Rosa Oliveira
essa imensa circulação
essa imensa circulação
(luís miguel)
Vou ler um texto que provavelmente não vou ler. Leio e não leio. Hesito. Leio e paro. Paro e recomeço. Acentuo e pontuo. Paro e sacudo. Hesito.
Escrever e falar é hesitar constantemente. Dar voz à hesitação é parar a vida para dar passagem ao pensamento. Um rio a correr no mesmo sítio de onde não sai. Um gargarejo. Um poço onde chapinhamos e olhamos para os pés. Um charco onde os pés se esquecem do corpo.
Por hesitar, escrevi tarde. Todos acentuam a chegada tardia.
Tardio, título do livro que se aproxima. Se ainda for a tempo, tal a ameaça lançada. Luto contra o tempo. Não lutamos sempre? Quem dá a quem? Quem pode brandir o dedo? Chegarei tarde e a boas horas, quebradiço lugar comum. Durante muito tempo fui para a cama tarde. Ficava entretida na sericultura. Chegar tarde à escrita parece ser grave, chegar tarde à vida não é nomeado. O inominável. Equivaler escrita e vida é o nó do enforcado. Não é metonímia. Não há figuras de estilo para o atraso. Só relógios, calendários, admoestações.
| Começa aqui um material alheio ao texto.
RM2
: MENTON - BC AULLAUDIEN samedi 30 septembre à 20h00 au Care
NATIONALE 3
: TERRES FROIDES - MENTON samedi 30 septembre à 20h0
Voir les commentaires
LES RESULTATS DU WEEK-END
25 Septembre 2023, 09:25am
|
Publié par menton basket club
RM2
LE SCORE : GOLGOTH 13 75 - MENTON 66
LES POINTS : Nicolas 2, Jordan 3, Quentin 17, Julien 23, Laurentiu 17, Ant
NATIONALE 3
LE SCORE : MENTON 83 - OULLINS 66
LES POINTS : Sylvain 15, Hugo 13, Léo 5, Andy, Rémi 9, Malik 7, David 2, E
Tardio é tardio e ainda mais tardio.
Escrevo livros com uma só palavra. Livros apócrifos. Livros cheios de larvas, buracos na pele, hesitações e saltos.
Ainda não comecei a ler apesar de estar a ler.
Hesitar — palavra latina para o acto de estar perplexo.
Não, na verdade estou à espera de Samuel.